* **Exercise directions**: Take every line containing "layout" from the material and copy it.
Data for this exercise Block Start
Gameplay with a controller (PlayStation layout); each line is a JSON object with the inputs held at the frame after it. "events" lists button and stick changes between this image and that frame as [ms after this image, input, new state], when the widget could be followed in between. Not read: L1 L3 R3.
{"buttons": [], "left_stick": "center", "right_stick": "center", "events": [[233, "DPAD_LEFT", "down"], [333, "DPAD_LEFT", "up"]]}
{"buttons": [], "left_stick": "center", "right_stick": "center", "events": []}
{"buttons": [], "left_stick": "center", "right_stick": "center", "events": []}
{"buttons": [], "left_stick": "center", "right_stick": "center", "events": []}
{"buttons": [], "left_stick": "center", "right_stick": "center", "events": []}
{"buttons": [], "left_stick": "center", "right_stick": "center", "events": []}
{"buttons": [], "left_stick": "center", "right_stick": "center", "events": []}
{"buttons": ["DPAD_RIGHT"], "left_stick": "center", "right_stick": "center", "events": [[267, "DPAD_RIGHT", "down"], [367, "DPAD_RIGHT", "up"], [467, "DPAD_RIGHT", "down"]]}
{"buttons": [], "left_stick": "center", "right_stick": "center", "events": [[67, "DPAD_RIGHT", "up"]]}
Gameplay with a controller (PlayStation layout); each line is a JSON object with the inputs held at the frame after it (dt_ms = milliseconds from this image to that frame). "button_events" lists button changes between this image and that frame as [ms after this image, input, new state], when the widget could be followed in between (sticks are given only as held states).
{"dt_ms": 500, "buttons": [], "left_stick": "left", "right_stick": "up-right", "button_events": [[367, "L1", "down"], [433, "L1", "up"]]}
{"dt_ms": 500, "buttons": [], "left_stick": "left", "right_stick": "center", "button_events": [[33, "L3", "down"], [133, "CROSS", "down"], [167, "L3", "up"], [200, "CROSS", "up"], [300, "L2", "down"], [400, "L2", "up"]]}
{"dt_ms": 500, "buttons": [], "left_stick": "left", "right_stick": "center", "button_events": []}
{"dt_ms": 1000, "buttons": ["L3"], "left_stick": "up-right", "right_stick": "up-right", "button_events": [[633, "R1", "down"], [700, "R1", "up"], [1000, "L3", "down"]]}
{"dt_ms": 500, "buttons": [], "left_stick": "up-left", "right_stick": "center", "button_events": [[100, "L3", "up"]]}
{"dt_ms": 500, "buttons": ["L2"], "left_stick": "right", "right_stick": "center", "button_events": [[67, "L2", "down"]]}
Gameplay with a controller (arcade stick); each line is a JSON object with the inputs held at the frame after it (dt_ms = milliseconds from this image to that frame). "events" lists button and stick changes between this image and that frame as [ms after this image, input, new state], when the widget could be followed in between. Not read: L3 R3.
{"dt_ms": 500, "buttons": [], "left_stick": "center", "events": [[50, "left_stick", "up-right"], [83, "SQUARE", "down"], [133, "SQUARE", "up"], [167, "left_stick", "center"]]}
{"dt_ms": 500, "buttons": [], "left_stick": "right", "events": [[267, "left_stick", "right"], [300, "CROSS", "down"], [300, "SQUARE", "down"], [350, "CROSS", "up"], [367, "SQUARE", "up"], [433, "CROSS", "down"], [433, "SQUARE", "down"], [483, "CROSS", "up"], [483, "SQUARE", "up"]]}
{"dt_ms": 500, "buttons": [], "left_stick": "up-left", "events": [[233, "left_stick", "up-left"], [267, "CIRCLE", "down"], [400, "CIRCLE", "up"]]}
Data for this exercise Block End
* **Exercise response**:
Gameplay with a controller (PlayStation layout); each line is a JSON object with the inputs held at the frame after it. "events" lists button and stick changes between this image and that frame as [ms after this image, input, new state], when the widget could be followed in between. Not read: L1 L3 R3.
Gameplay with a controller (PlayStation layout); each line is a JSON object with the inputs held at the frame after it (dt_ms = milliseconds from this image to that frame). "button_events" lists button changes between this image and that frame as [ms after this image, input, new state], when the widget could be followed in between (sticks are given only as held states).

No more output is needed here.